British house prices fell for a third consecutive month in May for the first time since 2009, according to a survey, that underlines the housing market’s slowdown since last year’s Brexit vote.
House prices fell 0.2% month-on-month in May, compared with a 0.4% drop in April, mortgage lender Nationwide said.
Year-on-year, house prices were up 2.1%, marking the weakest annual growth since June 2013 and slowing from growth of 2.6% in April.
With the UK just a week away from a general election, the figures added to signs that they are reining back spending in the face of higher inflation fuelled by rising energy costs and the weakened pound since the vote for Brexit.
“It is still early days, but [the survey] provides further evidence that the housing market is losing momentum,” said Robert Gardner, Nationwide chief economist. “Moreover, this may be indicative of a wider slowdown in the household sector, though data continues to send mixed signals in this regard.”
Investec economist Victoria Clarke said the Nationwide figures were consistent with fading household spending power, with retail sales also weakening this year in spite of robust consumer confidence.

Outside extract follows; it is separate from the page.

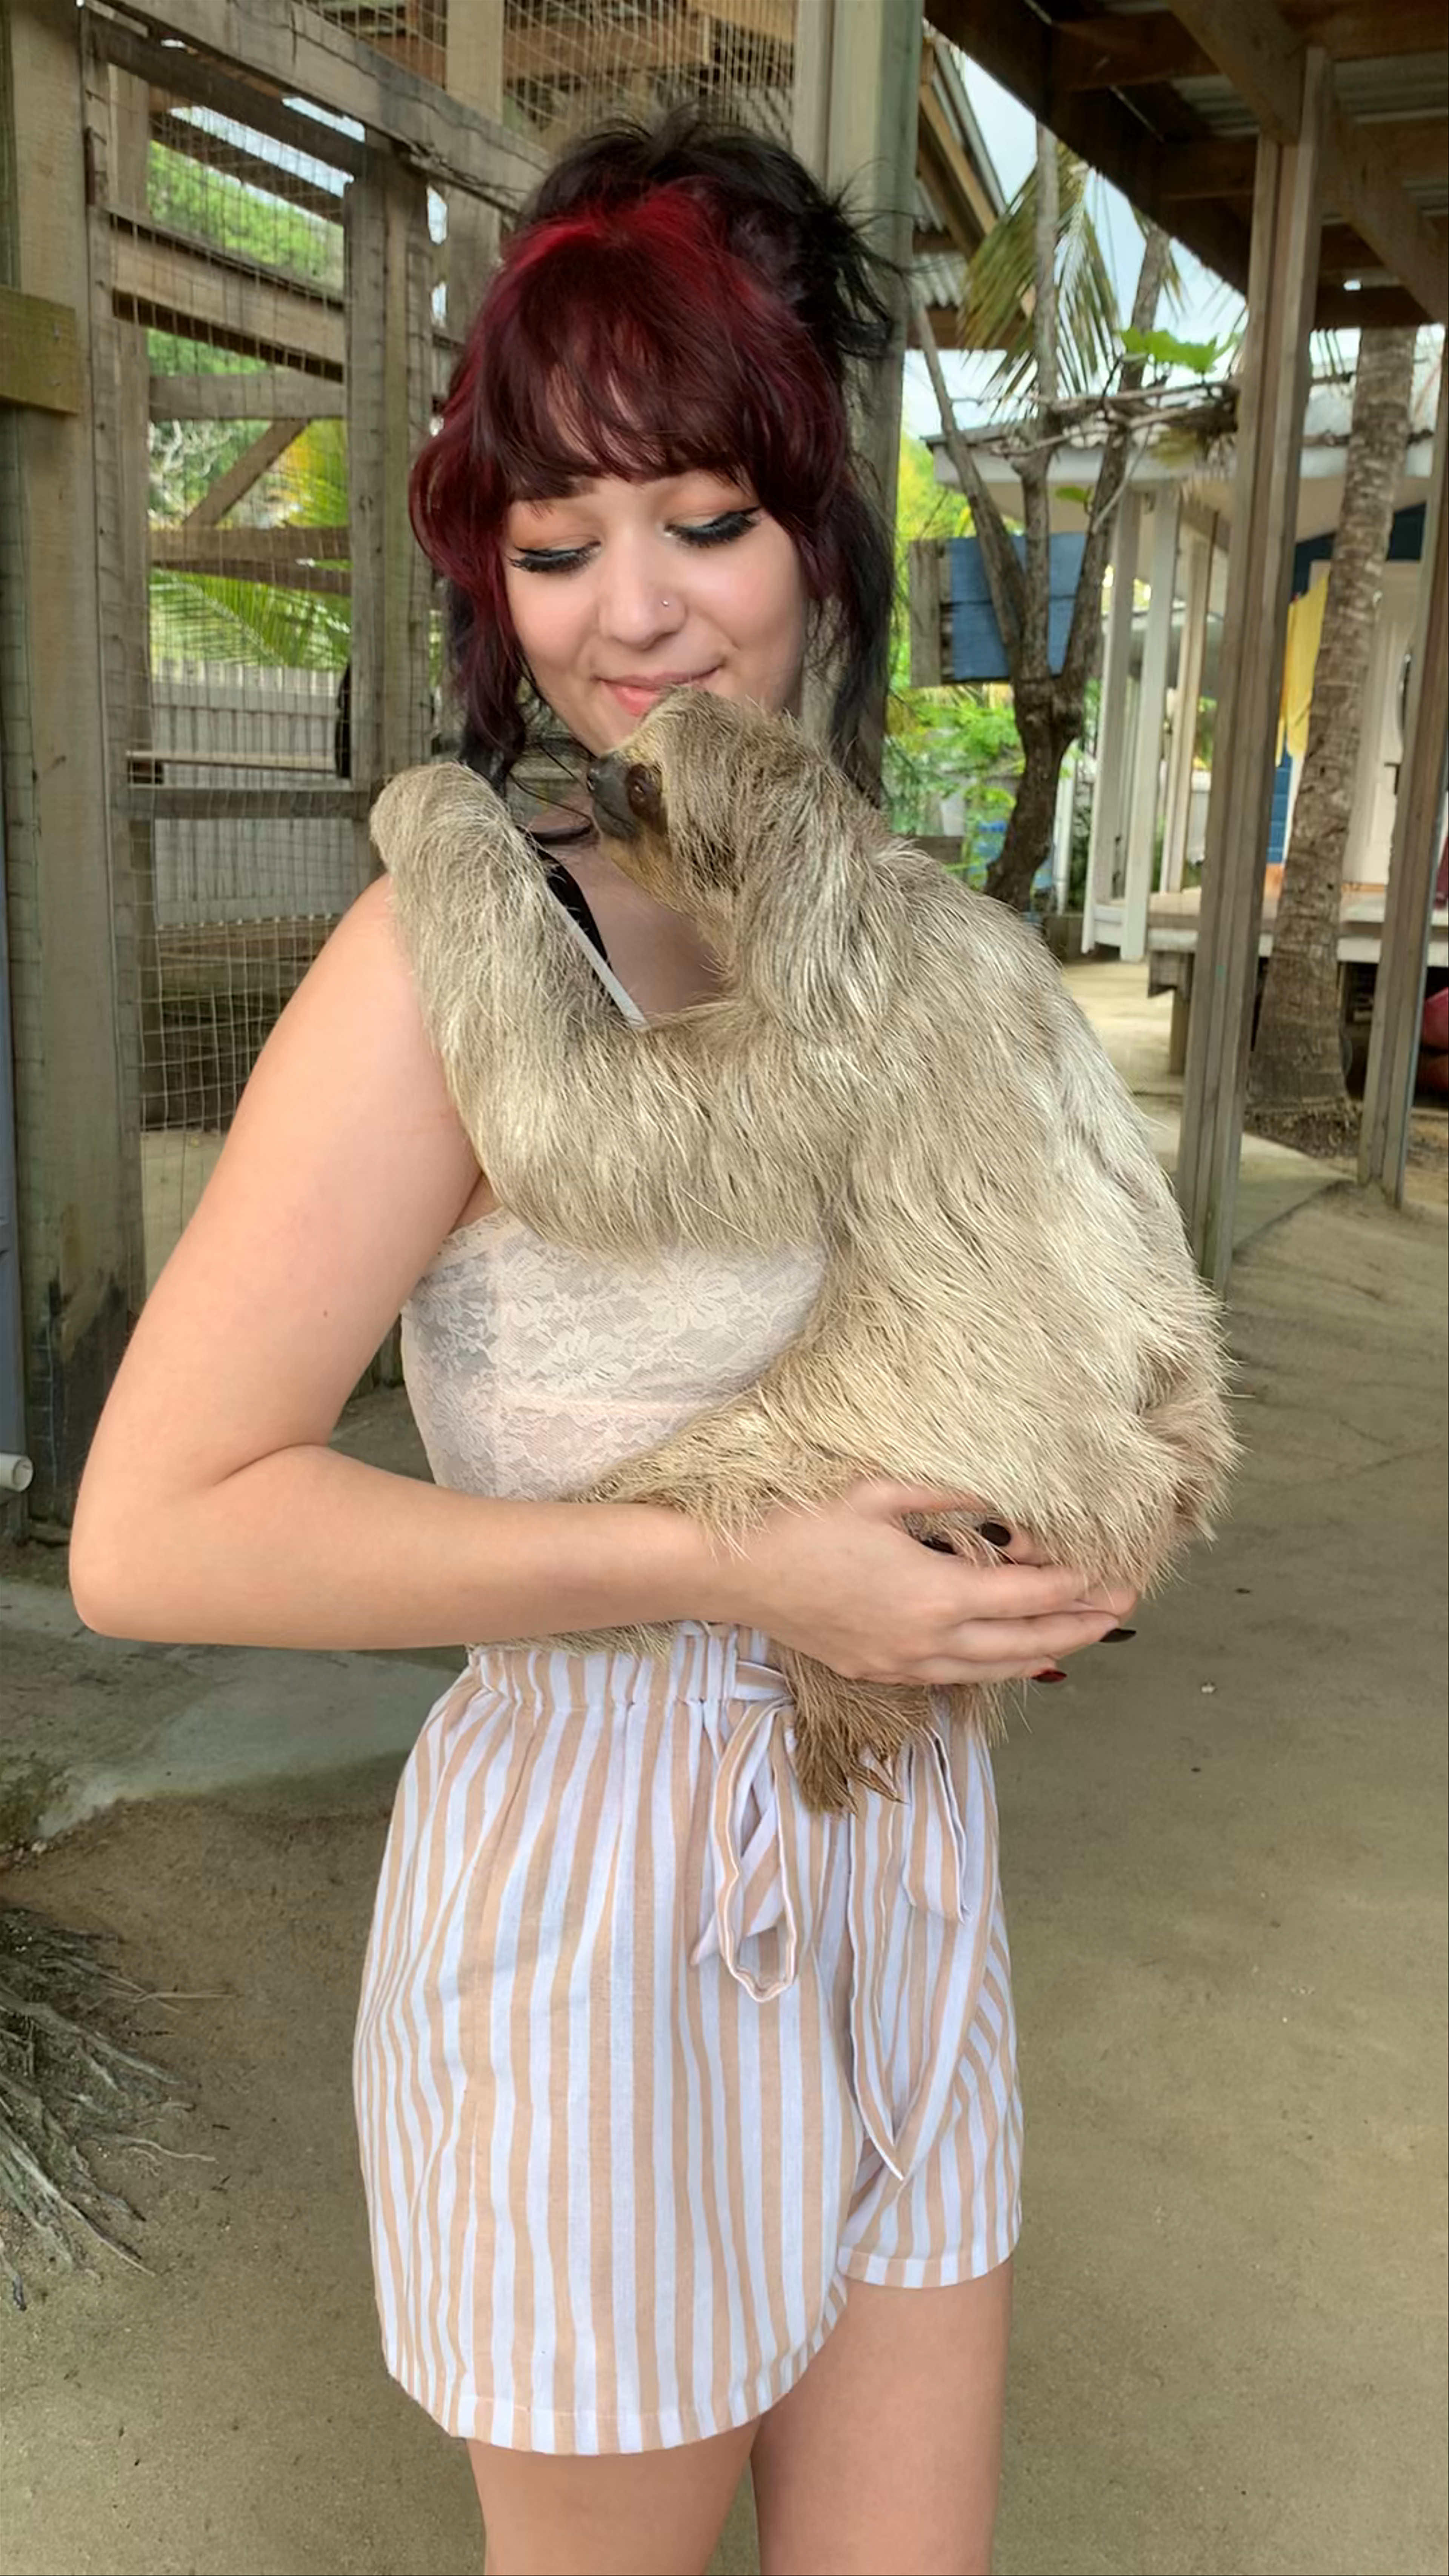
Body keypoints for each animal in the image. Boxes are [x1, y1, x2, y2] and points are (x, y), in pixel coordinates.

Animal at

“Our suspicion is that the housing market will continue to remain subdued,” Ms Clarke said.
Meanwhile, investors who bought apartments on the south bank of London’s River Thames hoping to flip them for a quick profit face falling values and declining premiums for new homes. An oversupply of new properties in districts stretching from Tower Bridge to Battersea Bridge produced some of the city’s biggest annual price declines in March.